Jon heard about the work we were doing in that course, and he asked me whether I thought the students might like to create books using a story he was working on, a children's book in verse titled Carrington Clote.

Yes, I said. Yes, I think they'd like that.

And so Jon gave us several verses about a gifted, intrepid, outspoken girl named Carrington, a girl that my mother would call (with a meaningfully raised brow) a handful.

By sharing this work-in-progress with fifteen students, Jon gave them an opportunity to forge a link between their imaginations, as book artists, and his writerly imagination. When the students finished their books, Jon came to survey their projects: fifteen responses to Carrington Clote; fifteen ways to honor this writer they so admired.

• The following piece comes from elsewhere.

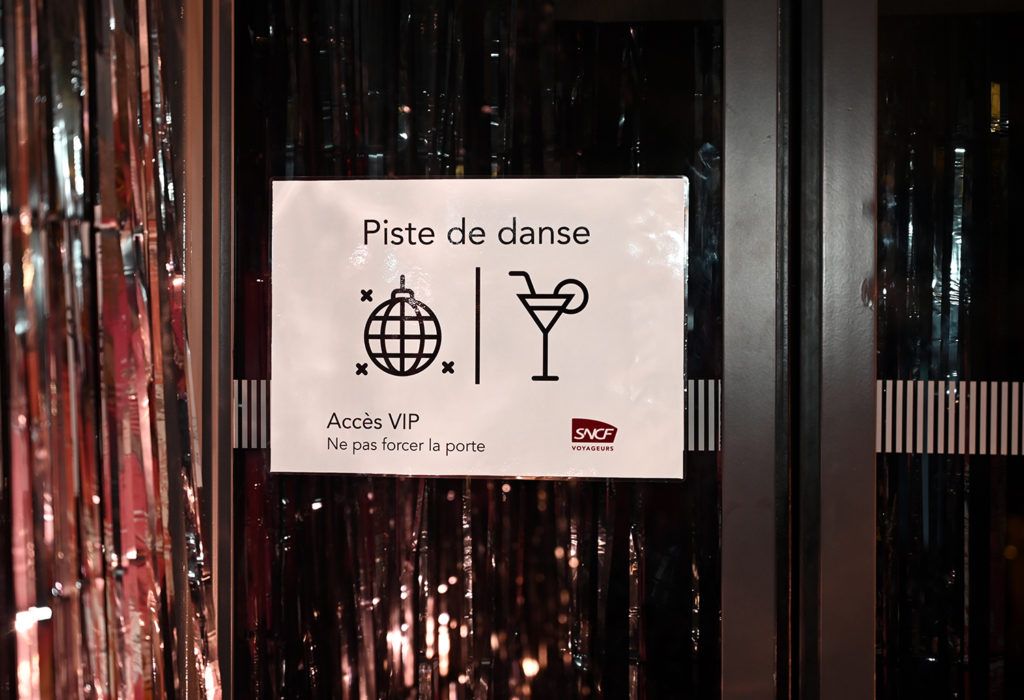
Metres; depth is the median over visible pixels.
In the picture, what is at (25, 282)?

Two students made books whose pages unfolded in the form of a hopscotch game, with a stanza in every block. Another student, intrigued by Carrington's contempt for girls who thought only about the stuff in their purses, made the book itself in the form of a purse. This ingenious turn transformed the purse from a container for lipsticks and hair doodads into a pocket book that held the story of a red-haired, fleet-footed, blazingly smart girl.

I think that Jon was pleased when he saw the creative work his poem had inspired. I know that those fifteen students treasure the books they made, and treasure even more deeply the generous gift he gave them: the gift of shared imagination.